Run the same prompt a few times across different jobs and a pattern emerges: for plain summarising the Haiku answer is close enough at half the latency, so that automation can safely use Haiku; for anything needing nuance, Sonnet earns its cost.

Run it

This is an evaluation job you run by hand while deciding which model an automation should use:

  1. In the Apps Script editor, write a one-line wrapper that calls compareModels with the prompt you want to test, then select it and click Run.
  2. Approve the authorisation prompt the first time.
  3. Open the comparison sheet and read the two rows side by side.

Watch out for

  • Latency is not fixed.
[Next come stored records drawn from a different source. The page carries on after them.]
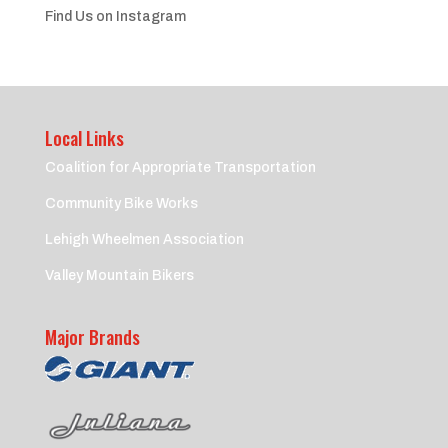
Find Us on Instagram
Local Links
Coalition for Appropriate Transportation
Community Bike Works
Lehigh Wheelmen Association
Valley Mountain Bikers
Major Brands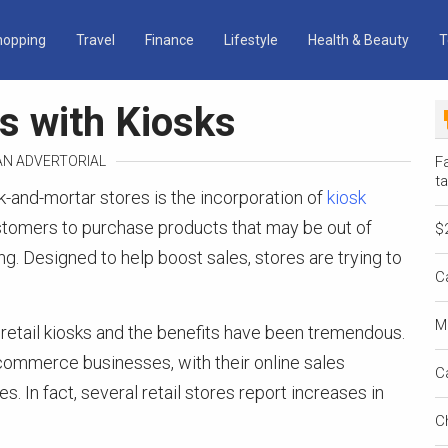
hopping
Travel
Finance
Lifestyle
Health & Beauty
T
es with Kiosks
 AN ADVERTORIAL
Fa
ta
ck-and-mortar stores is the incorporation of
kiosk
stomers to purchase products that may be out of
$
ng. Designed to help boost sales, stores are trying to
C
M
 retail kiosks and the benefits have been tremendous.
e-commerce businesses, with their online sales
C
s. In fact, several retail stores report increases in
C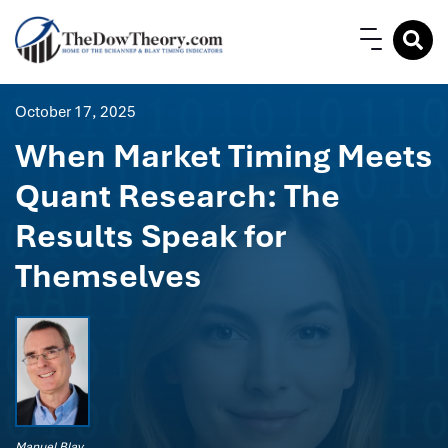
October 17, 2025
When Market Timing Meets
Quant Research: The
Results Speak for
Themselves
Manuel Blay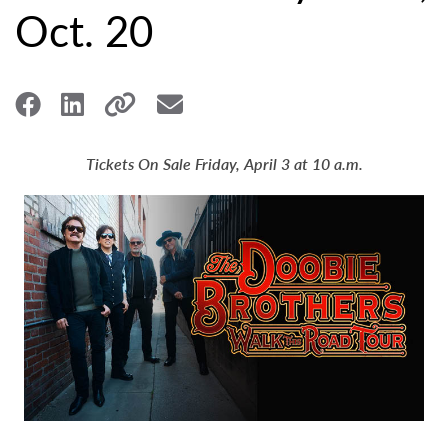
Oct. 20
Tickets On Sale Friday, April 3 at 10 a.m.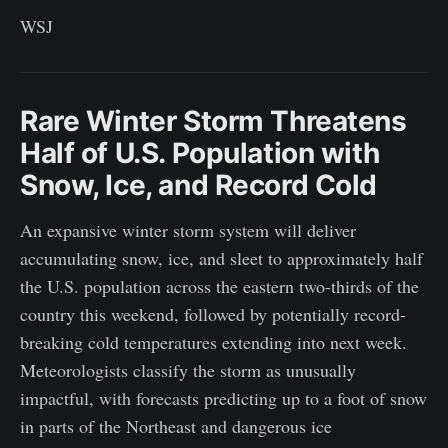
WSJ
Rare Winter Storm Threatens
Half of U.S. Population with
Snow, Ice, and Record Cold
An expansive winter storm system will deliver
accumulating snow, ice, and sleet to approximately half
the U.S. population across the eastern two-thirds of the
country this weekend, followed by potentially record-
breaking cold temperatures extending into next week.
Meteorologists classify the storm as unusually
impactful, with forecasts predicting up to a foot of snow
in parts of the Northeast and dangerous ice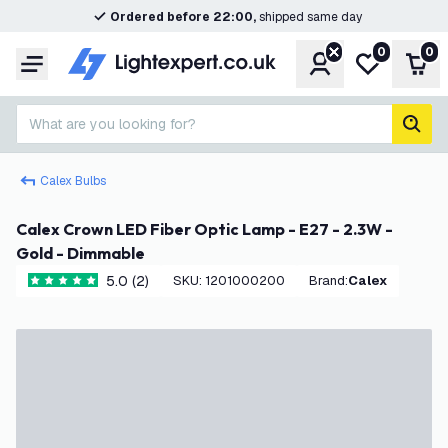
Ordered before 22:00,
shipped same day
0
0
Account
My wishlist
Shop
Menu
What are you looking for?
sear
Calex Bulbs
Calex Crown LED Fiber Optic Lamp - E27 - 2.3W -
Gold - Dimmable
5.0 (2)
SKU
:
1201000200
Brand
:
Calex
5 score stars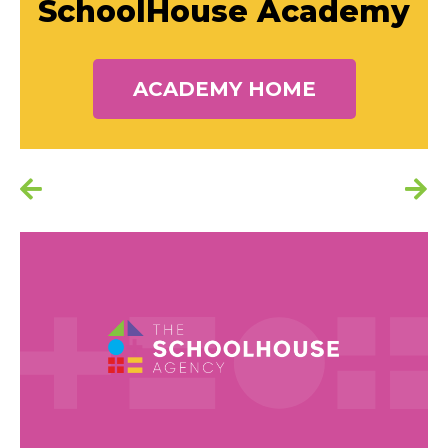
SchoolHouse Academy
ACADEMY HOME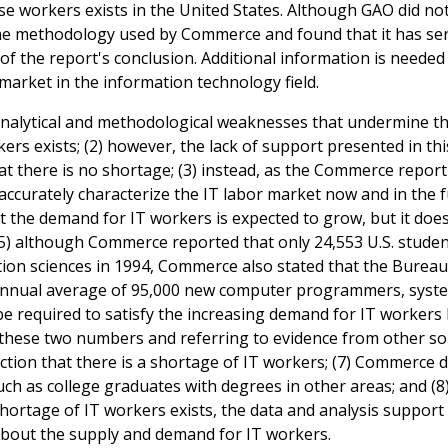
e workers exists in the United States. Although GAO did no
the methodology used by Commerce and found that it has se
 of the report's conclusion. Additional information is neede
market in the information technology field.
analytical and methodological weaknesses that undermine t
rkers exists; (2) however, the lack of support presented in th
at there is no shortage; (3) instead, as the Commerce report
ccurately characterize the IT labor market now and in the f
at the demand for IT workers is expected to grow, but it doe
 (5) although Commerce reported that only 24,553 U.S. stude
ion sciences in 1994, Commerce also stated that the Bureau
n annual average of 95,000 new computer programmers, syst
 be required to satisfy the increasing demand for IT worker
n these two numbers and referring to evidence from other so
ction that there is a shortage of IT workers; (7) Commerce d
ch as college graduates with degrees in other areas; and (8)
shortage of IT workers exists, the data and analysis support
bout the supply and demand for IT workers.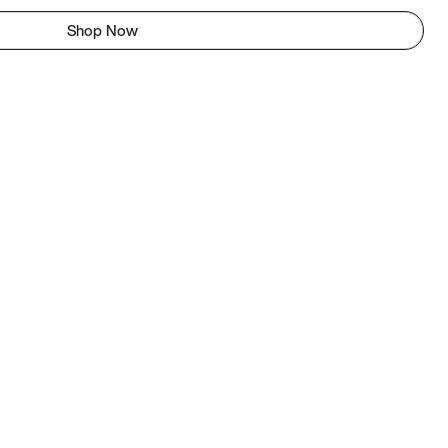
Shop Now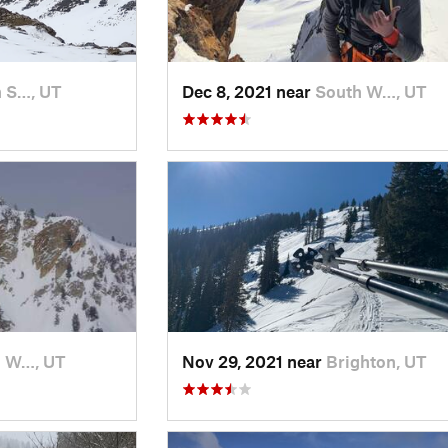
 S…, UT
Dec 8, 2021 near
South W…, UT
h W…, UT
Nov 29, 2021 near
Brighton, UT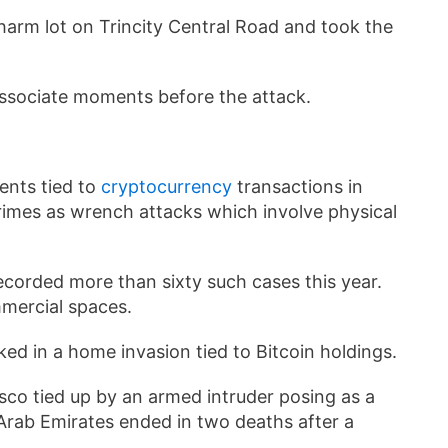
arm lot on Trincity Central Road and took the
ssociate moments before the attack.
dents tied to
cryptocurrency
transactions in
crimes as wrench attacks which involve physical
ecorded more than sixty such cases this year.
mmercial spaces.
ed in a home invasion tied to Bitcoin holdings.
co tied up by an armed intruder posing as a
 Arab Emirates ended in two deaths after a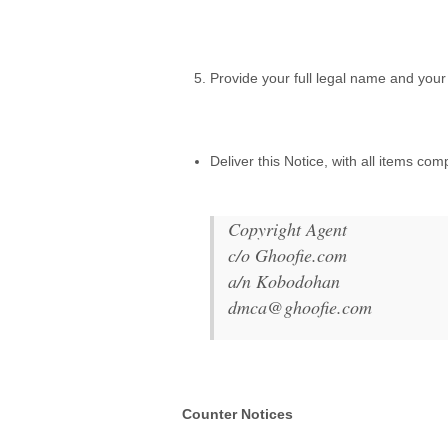
.
Provide your full legal name and your 
.
Deliver this Notice, with all items co
.
Copyright Agent
c/o Ghoofie.com
a/n Kobodohan
dmca@ghoofie.com
.
Counter Notices
.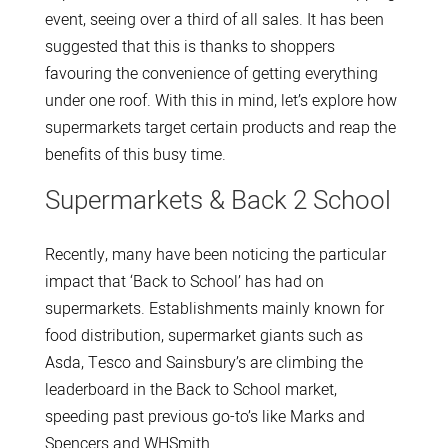
event, seeing over a third of all sales. It has been
suggested that this is thanks to shoppers
favouring the convenience of getting everything
under one roof. With this in mind, let’s explore how
supermarkets target certain products and reap the
benefits of this busy time.
Supermarkets & Back 2 School
Recently, many have been noticing the particular
impact that ‘Back to School’ has had on
supermarkets. Establishments mainly known for
food distribution, supermarket giants such as
Asda, Tesco and Sainsbury’s are climbing the
leaderboard in the Back to School market,
speeding past previous go-to’s like Marks and
Spencers and WHSmith.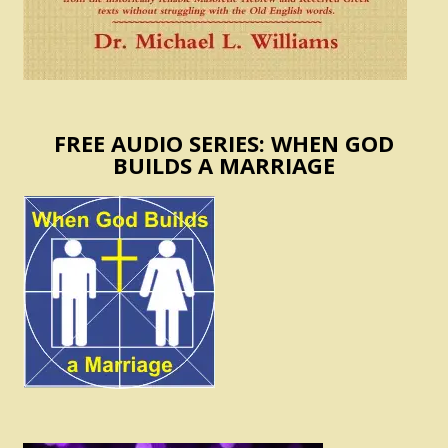
FREE AUDIO SERIES: WHEN GOD
BUILDS A MARRIAGE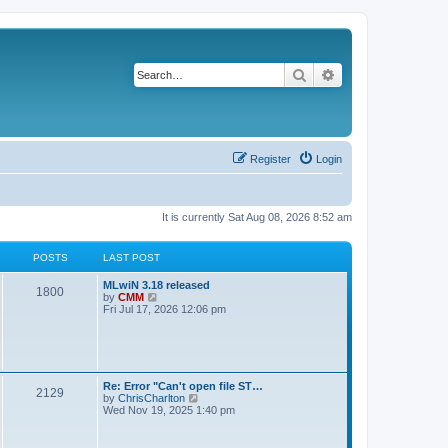
Search
Advanced search
Register
Login
It is currently Sat Aug 08, 2026 8:52 am
POSTS
LAST POST
L
MLwiN 3.18 released
P
1800
a
V
by
CMM
s
i
Fri Jul 17, 2026 12:06 pm
o
t
e
p
w
s
o
t
s
h
t
t
e
l
L
Re: Error "Can't open file ST…
P
2129
a
s
a
V
by
ChrisCharlton
t
s
i
Wed Nov 19, 2025 1:40 pm
e
o
t
e
s
p
w
t
s
o
t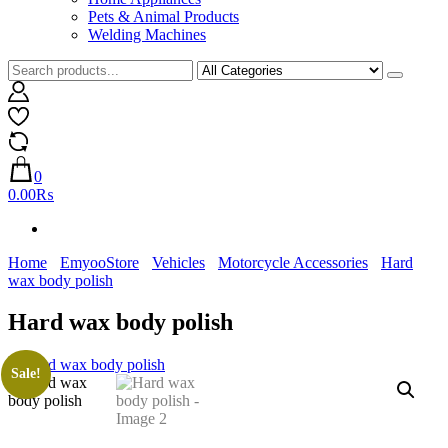
Pets & Animal Products
Welding Machines
0
0.00₨
Home
EmyooStore
Vehicles
Motorcycle Accessories
Hard
wax body polish
Hard wax body polish
Sale!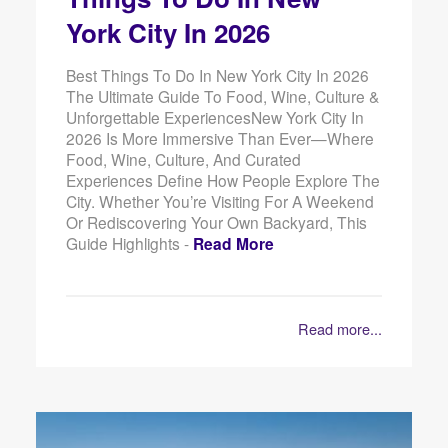
York City In 2026
Best Things To Do In New York City In 2026
The Ultimate Guide To Food, Wine, Culture &
Unforgettable ExperiencesNew York City In
2026 Is More Immersive Than Ever—Where
Food, Wine, Culture, And Curated
Experiences Define How People Explore The
City. Whether You’re Visiting For A Weekend
Or Rediscovering Your Own Backyard, This
Guide Highlights -
Read More
Read more...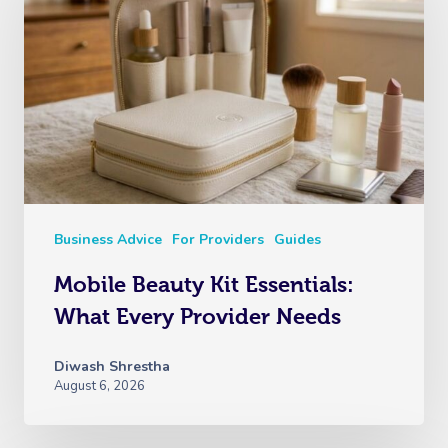
Business Advice
For Providers
Guides
Mobile Beauty Kit Essentials:
What Every Provider Needs
Diwash Shrestha
August 6, 2026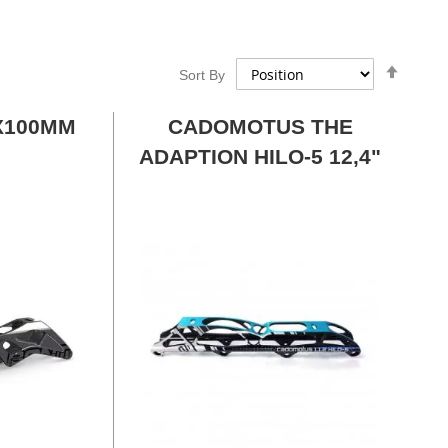
Set
Sort By
Desce
Direct
X100MM
CADOMOTUS THE
ADAPTION HILO-5 12,4"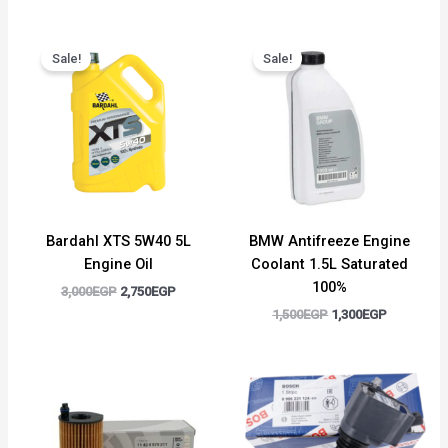
Original
Current
Original
Current
price
price
price
price
Sale!
Sale!
was:
is:
was:
is:
3,000EGP.
2,750EGP.
1,500EGP.
1,300EGP.
Bardahl XTS 5W40 5L
BMW Antifreeze Engine
Engine Oil
Coolant 1.5L Saturated
100%
3,000
EGP
2,750
EGP
1,500
EGP
1,300
EGP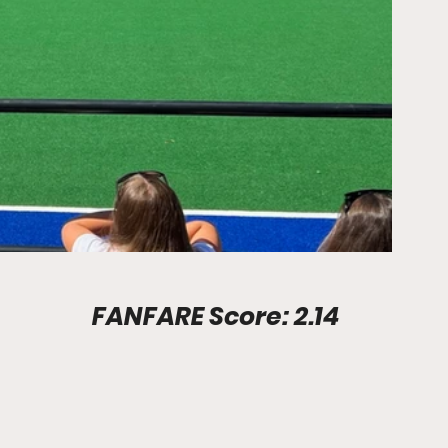
Stadium Info							FANFARE Score: 2.14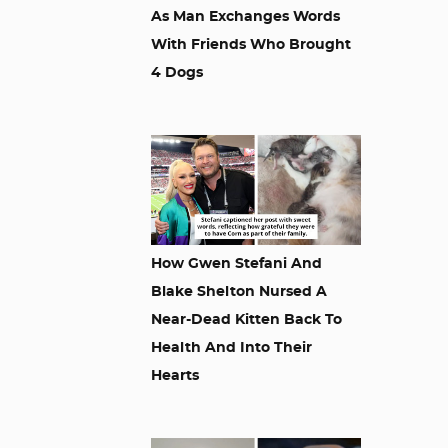
As Man Exchanges Words
With Friends Who Brought
4 Dogs
How Gwen Stefani And
Blake Shelton Nursed A
Near-Dead Kitten Back To
Health And Into Their
Hearts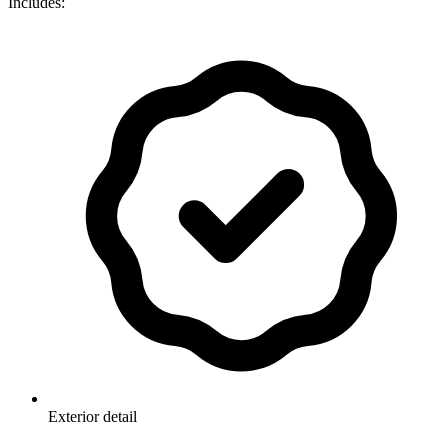
Includes:
Exterior detail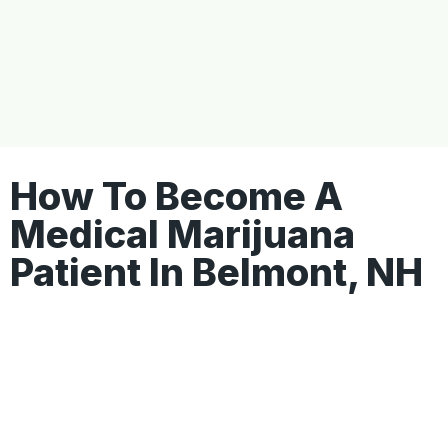
How To Become A
Medical Marijuana
Patient In Belmont, NH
Network conditions and API load both vary, so time the same prompt a few times before drawing conclusions from a single run.
  • The log stores only the first 100 characters of the prompt (PROMPT_PREVIEW_LENGTH). That keeps the sheet readable, but means you cannot rerun a prompt straight from the log — keep the full prompts elsewhere.
  • The models run one after another, not in parallel. Comparing many prompts is slow; for a long batch, watch the six-minute Apps Script execution limit.
  • Quality is a judgement call. The sheet shows you the answers and the latency, but deciding which answer is actually better still needs a human read.